Lesson 1: Jacob reveals that ______________ ___________________ covetousness doesn’t go away with time (Gen 25:22-31; Psa 51:5).

Lesson 2: We’re like Esau if we covet the ________________ more than the __________________ (Gen 25:32-34; Heb 12:16-17; Rom 9:11-12; Phil 3:19).

Lesson 3: Covetousness produces ____________________ (Gen 27:41-42).

Lesson 4: Covetousness __________ __________________________ (Gen 27:43-45; Jam 4:1-2).

Family Worship Guide 

Memory Verse: James 4:1

Day 1: Read Gen 25:22-34, Ps 51:5, and discuss: Did Jacob’s pursuit of Esau’s birthright satisfy his covetousness? Why or why not? How does Jacob demonstrate that covetousness is not something that goes away with time? What is the Biblical solution to covetousness? How did Esaus’s haste to act on his hunger cause him to value spiritual things?

Day 2: Read Heb 12:16, Eph 1:3-4, Heb 11:25, Heb 12:17, and discuss: What sin does Hebrews compare covetousness to? Why is the comparison made? What gifts our promised to us through Jesus Christ? What is the risk of seizing temporary pleasure? Are the effects of temporary sin as fleeting as the sin itself?
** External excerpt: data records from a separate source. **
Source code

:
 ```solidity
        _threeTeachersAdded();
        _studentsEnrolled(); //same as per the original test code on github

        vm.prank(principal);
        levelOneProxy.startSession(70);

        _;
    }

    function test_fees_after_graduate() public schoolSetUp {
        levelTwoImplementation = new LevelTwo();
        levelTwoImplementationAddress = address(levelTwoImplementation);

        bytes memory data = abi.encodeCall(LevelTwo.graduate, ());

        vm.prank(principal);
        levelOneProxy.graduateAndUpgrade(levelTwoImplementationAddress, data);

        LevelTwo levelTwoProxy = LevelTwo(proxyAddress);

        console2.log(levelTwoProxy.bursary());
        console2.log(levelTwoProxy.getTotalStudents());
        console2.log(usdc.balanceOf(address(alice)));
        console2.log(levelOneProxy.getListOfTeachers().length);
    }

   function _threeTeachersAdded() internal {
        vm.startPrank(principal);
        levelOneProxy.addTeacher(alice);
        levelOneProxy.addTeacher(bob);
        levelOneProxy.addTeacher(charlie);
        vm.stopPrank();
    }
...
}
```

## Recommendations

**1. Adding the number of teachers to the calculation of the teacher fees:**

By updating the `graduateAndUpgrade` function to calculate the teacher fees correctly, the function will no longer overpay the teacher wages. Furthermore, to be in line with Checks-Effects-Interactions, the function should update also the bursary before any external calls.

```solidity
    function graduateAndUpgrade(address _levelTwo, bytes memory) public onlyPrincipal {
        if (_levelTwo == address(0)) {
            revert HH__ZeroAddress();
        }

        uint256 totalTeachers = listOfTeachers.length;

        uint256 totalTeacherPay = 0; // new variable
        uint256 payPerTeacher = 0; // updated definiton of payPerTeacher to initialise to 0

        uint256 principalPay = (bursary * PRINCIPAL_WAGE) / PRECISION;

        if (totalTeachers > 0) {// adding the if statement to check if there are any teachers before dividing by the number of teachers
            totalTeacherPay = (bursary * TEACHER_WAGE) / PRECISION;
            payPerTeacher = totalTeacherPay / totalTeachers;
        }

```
Day 3: Phil 3:19, Gen 27:41-42, Heb 12:15 and discuss: How does Paul describe appetites as being a “god”? What is/are the difference(s) between the true God and the appetite we serve? What does covetousness lead to? How does this affect our relationships? How does covetousness impact how we value relationships? How does this contrast with how God values relationships?